Amateur video posted online at the time showed visitors running through a steep, narrow canyon leading to the Treasury, Petra’s main draw, as guides urged them to hurry. Later, visitors were seen standing on a higher patch near the Treasury as knee-high water poured through the canyon.
Elsewhere in Jordan, such alarms are still missing. Thirty-four people were killed in flash floods in late September and early November.
The last fatal flash flood struck Petra in 1963 when 22 French tourists and a local guide were killed by rapidly rising waters. In response, Jordan’s Department of Antiquities built a dam to keep water from entering the canyon leading to the Treasury.
In 2014, the alarm system was installed as added protection, with sirens set to go off when flood water rises above four meters (yards).
On Nov. 9, the system was triggered for the first time, through a computer in the Petra Authority’s control room.
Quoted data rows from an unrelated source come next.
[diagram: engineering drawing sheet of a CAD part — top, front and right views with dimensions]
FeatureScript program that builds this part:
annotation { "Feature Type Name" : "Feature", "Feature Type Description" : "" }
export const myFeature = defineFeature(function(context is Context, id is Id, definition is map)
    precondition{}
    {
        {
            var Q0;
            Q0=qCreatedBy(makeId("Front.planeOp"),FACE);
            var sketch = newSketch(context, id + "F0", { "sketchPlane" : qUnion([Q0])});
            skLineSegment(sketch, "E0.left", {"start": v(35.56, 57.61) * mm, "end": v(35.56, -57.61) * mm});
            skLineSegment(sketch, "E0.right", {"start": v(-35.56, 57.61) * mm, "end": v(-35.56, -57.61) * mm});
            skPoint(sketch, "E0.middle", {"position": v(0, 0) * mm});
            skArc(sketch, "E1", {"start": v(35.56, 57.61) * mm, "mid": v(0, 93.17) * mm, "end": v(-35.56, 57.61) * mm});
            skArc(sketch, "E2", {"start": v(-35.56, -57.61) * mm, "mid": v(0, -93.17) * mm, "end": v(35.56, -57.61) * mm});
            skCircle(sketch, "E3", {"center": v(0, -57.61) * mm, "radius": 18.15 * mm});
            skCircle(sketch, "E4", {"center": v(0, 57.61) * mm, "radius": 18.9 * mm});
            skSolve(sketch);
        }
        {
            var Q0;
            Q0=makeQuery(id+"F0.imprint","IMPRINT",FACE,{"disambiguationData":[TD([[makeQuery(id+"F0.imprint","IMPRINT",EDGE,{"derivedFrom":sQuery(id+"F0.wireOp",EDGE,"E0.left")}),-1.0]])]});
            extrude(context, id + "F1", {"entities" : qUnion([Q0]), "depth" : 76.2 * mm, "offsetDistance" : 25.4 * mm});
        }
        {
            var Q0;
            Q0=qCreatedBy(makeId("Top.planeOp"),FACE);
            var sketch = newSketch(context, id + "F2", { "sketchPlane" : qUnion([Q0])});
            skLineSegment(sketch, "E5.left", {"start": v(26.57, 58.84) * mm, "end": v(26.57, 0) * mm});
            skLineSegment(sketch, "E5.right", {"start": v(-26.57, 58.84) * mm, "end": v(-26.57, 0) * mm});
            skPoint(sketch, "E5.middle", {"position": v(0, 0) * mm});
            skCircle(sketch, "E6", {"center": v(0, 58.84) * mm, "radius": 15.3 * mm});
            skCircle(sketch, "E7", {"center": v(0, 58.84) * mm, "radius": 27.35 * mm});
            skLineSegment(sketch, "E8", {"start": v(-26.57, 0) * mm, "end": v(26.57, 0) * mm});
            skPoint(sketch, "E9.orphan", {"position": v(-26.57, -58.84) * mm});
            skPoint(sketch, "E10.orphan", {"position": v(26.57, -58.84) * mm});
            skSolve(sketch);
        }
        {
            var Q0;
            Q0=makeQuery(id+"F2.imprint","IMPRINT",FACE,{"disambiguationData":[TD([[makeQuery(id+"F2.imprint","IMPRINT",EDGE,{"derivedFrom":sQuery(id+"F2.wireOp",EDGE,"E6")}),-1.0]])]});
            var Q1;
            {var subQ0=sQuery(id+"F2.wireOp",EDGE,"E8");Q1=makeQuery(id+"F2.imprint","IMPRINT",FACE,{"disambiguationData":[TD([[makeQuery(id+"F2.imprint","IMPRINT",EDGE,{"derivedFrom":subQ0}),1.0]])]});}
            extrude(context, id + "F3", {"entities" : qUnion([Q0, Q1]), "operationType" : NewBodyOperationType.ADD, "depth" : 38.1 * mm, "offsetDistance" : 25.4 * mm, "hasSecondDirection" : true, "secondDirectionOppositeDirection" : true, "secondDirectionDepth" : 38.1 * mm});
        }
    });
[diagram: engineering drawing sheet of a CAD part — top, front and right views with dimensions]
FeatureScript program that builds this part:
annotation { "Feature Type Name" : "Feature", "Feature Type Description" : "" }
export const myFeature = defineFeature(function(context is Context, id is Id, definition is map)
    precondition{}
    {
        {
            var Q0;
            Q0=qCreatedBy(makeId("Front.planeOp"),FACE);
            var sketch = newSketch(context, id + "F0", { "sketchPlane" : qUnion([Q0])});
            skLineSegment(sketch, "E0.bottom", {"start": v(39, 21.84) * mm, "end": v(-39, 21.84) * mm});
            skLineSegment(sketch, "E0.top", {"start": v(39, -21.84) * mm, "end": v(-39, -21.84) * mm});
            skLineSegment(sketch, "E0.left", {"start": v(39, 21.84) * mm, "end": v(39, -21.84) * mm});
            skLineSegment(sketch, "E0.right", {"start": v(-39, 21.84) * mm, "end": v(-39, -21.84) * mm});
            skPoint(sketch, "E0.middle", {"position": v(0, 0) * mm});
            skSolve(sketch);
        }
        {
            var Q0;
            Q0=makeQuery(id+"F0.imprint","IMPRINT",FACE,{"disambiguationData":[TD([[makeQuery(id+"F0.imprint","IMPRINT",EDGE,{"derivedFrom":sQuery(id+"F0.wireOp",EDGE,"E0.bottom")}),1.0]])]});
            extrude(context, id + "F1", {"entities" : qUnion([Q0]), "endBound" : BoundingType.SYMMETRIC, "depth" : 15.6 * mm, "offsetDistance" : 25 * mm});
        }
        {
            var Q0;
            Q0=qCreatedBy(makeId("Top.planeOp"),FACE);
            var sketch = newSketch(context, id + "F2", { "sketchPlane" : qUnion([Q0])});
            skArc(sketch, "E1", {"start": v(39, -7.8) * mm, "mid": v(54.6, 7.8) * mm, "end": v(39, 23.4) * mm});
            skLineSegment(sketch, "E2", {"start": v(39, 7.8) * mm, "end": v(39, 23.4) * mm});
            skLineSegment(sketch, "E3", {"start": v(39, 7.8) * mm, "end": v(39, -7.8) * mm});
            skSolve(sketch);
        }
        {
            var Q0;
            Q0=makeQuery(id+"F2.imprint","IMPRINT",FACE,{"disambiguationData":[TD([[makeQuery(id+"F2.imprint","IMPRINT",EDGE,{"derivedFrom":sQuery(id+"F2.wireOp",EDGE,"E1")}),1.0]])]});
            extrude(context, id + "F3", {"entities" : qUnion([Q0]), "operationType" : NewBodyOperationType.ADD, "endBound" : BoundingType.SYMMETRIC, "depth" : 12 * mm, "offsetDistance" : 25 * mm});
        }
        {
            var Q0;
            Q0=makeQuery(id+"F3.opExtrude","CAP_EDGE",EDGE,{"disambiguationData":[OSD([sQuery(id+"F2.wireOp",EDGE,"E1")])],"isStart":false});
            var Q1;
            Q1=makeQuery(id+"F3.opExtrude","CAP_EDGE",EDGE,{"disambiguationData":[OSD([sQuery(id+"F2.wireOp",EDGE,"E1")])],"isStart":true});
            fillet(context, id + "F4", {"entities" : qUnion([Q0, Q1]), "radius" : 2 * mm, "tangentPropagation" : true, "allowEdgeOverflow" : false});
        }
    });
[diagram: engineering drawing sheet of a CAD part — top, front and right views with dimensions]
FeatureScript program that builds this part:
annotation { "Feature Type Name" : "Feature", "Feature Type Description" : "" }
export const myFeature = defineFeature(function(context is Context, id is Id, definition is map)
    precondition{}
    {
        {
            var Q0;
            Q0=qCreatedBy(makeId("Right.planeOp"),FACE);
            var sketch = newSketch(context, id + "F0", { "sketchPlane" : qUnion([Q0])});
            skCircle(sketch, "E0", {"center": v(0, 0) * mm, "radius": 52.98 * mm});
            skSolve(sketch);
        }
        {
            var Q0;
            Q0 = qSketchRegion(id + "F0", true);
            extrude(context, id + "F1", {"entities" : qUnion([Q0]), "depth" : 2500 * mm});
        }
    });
The computer is connected to eight rain forecast systems and two water detection stations placed in the area, within 8 kilometers (5 miles) of Petra.
The network generates instant data allowing officials to measure possible danger and warn people by the time the water reaches Petra.
Omar Dajani, a meteorologist at the Arabia Weather company, said alarms should be installed in all vulnerable areas in Jordan.
He said urban sprawl has exacerbated the flood risk, which is particularly high in dry areas.
“Now towns have spread so much and many of them were not built with respect for the geography of the region, such as valleys for example, where the water has naturally caused floods for millions of years,” Dajani said.